→ Problem to solve
Your answer must be an exact copy of the records, with no pictures included.
Task material: Begin
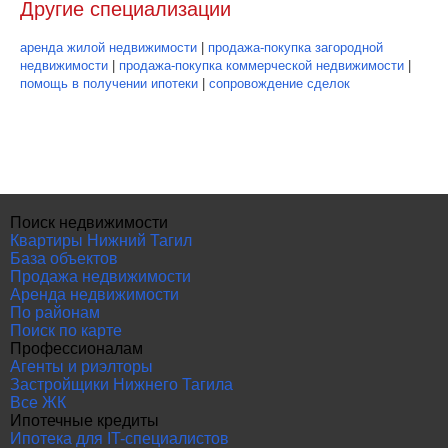
Другие специализации
аренда жилой недвижимости
|
продажа-покупка загородной
недвижимости
|
продажа-покупка коммерческой недвижимости
|
помощь в получении ипотеки
|
сопровождение сделок
Поиск недвижимости
Квартиры Нижний Тагил
База объектов
Продажа недвижимости
Аренда недвижимости
По районам
Поиск по карте
Профессионалам
Агенты и риэлторы
Застройщики Нижнего Тагила
Все ЖК
Ипотечные кредиты
Ипотека для IT-специалистов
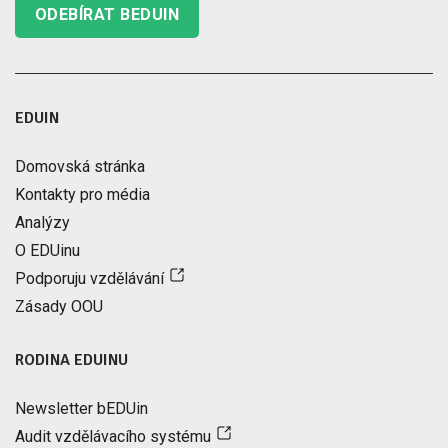
ODEBÍRAT BEDUIN
EDUIN
Domovská stránka
Kontakty pro média
Analýzy
O EDUinu
Podporuju vzdělávání
Zásady OOU
RODINA EDUINU
Newsletter bEDUin
Audit vzdělávacího systému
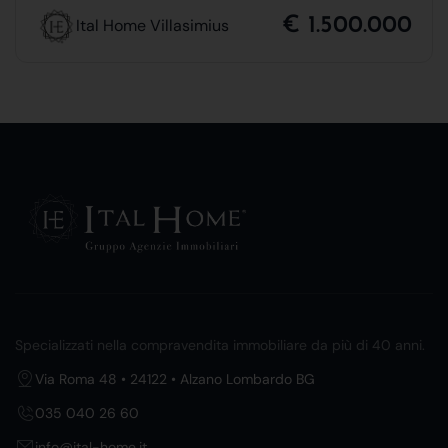
€ 1.500.000
Ital Home Villasimius
Specializzati nella compravendita immobiliare da più di 40 anni.
Via Roma 48 • 24122 • Alzano Lombardo BG
035 040 26 60
info@ital-home.it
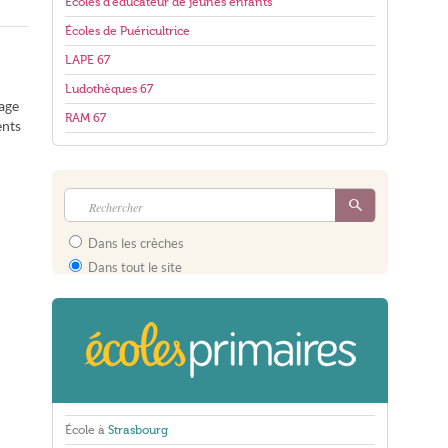
Écoles d'éducateur de jeunes enfants
Écoles de Puéricultrice
LAPE 67
Ludothèques 67
age
RAM 67
ents
Dans les crèches
Dans tout le site
École à
Strasbourg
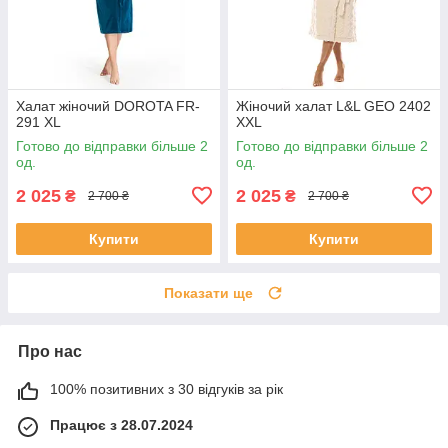
Халат жіночий DOROTA FR-
Жіночий халат L&L GEO 2402
291 XL
XXL
Готово до відправки більше 2
Готово до відправки більше 2
од.
од.
2 025
2 025
₴
₴
2 700 ₴
2 700 ₴
Купити
Купити
Показати ще
Про нас
100% позитивних з 30 відгуків за рік
Працює з 28.07.2024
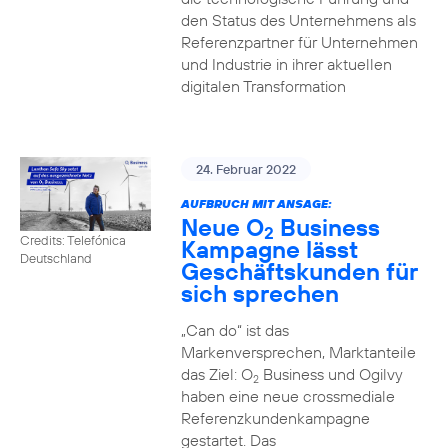
den Status des Unternehmens als
Referenzpartner für Unternehmen
und Industrie in ihrer aktuellen
digitalen Transformation
24. Februar 2022
AUFBRUCH MIT ANSAGE:
Neue O
Business
2
Credits: Telefónica
Kampagne lässt
Deutschland
Geschäftskunden für
sich sprechen
„Can do“ ist das
Markenversprechen, Marktanteile
das Ziel: O
Business und Ogilvy
2
haben eine neue crossmediale
Referenzkundenkampagne
gestartet. Das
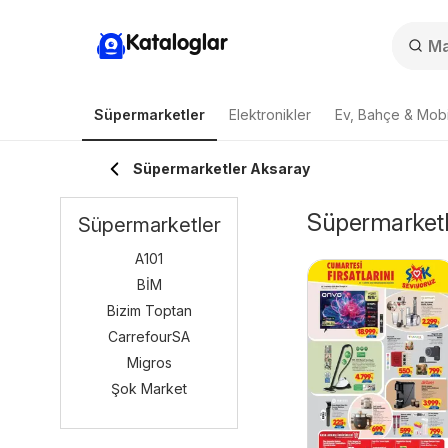
Kataloglar
Süpermarketler
Elektronikler
Ev, Bahçe & Mobi
Süpermarketler Aksaray
Süpermarketle
Süpermarketler
A101
BİM
Bizim Toptan
CarrefourSA
Migros
Şok Market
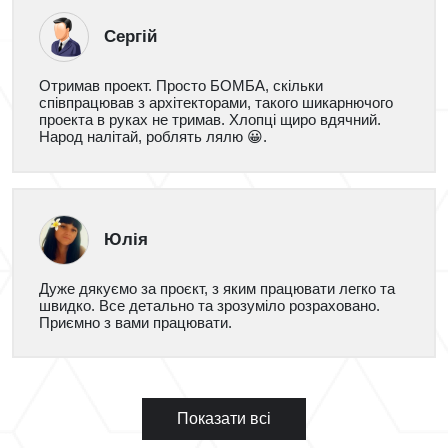
Сергій
Отримав проект. Просто БОМБА, скільки
співпрацював з архітекторами, такого шикарнючого
проекта в руках не тримав. Хлопці щиро вдячний.
Народ налітай, роблять лялю 😀.
Юлія
Дуже дякуємо за проєкт, з яким працювати легко та
швидко. Все детально та зрозуміло розраховано.
Приємно з вами працювати.
Показати всі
Task material: End
→ Expected output
Другие специализации
аренда жилой недвижимости
|
продажа-покупка загородной
недвижимости
|
продажа-покупка коммерческой недвижимости
|
помощь в получении ипотеки
|
сопровождение сделок
Поиск недвижимости
Квартиры Нижний Тагил
База объектов
Продажа недвижимости
Аренда недвижимости
По районам
Поиск по карте
Профессионалам
Агенты и риэлторы
Застройщики Нижнего Тагила
Все ЖК
Ипотечные кредиты
Ипотека для IT-специалистов
ODEBÍRAT BEDUIN
EDUIN
Domovská stránka
Kontakty pro média
Analýzy
O EDUinu
Podporuju vzdělávání
Zásady OOU
RODINA EDUINU
Newsletter bEDUin
Audit vzdělávacího systému
€ 1.500.000
Ital Home Villasimius
Specializzati nella compravendita immobiliare da più di 40 anni.
Via Roma 48 • 24122 • Alzano Lombardo BG
035 040 26 60
info@ital-home.it
Écoles d'éducateur de jeunes enfants
Écoles de Puéricultrice
LAPE 67
Ludothèques 67
age
RAM 67
ents
Dans les crèches
Dans tout le site
École à
Strasbourg
Халат жіночий DOROTA FR-
Жіночий халат L&L GEO 2402
291 XL
XXL
Готово до відправки більше 2
Готово до відправки більше 2
од.
од.
2 025
2 025
₴
₴
2 700 ₴
2 700 ₴
Купити
Купити
Показати ще
Про нас
100% позитивних з 30 відгуків за рік
Працює з 28.07.2024
den Status des Unternehmens als
Referenzpartner für Unternehmen
und Industrie in ihrer aktuellen
digitalen Transformation
24. Februar 2022
AUFBRUCH MIT ANSAGE:
Neue O
Business
2
Credits: Telefónica
Kampagne lässt
Deutschland
Geschäftskunden für
sich sprechen
„Can do“ ist das
Markenversprechen, Marktanteile
das Ziel: O
Business und Ogilvy
2
haben eine neue crossmediale
Referenzkundenkampagne
gestartet. Das
Kataloglar
Süpermarketler
Elektronikler
Ev, Bahçe & Mobi
Süpermarketler Aksaray
Süpermarketle
Süpermarketler
A101
BİM
Bizim Toptan
CarrefourSA
Migros
Şok Market
Сергій
Отримав проект. Просто БОМБА, скільки
співпрацював з архітекторами, такого шикарнючого
проекта в руках не тримав. Хлопці щиро вдячний.
Народ налітай, роблять лялю 😀.
Юлія
Дуже дякуємо за проєкт, з яким працювати легко та
швидко. Все детально та зрозуміло розраховано.
Приємно з вами працювати.
Показати всі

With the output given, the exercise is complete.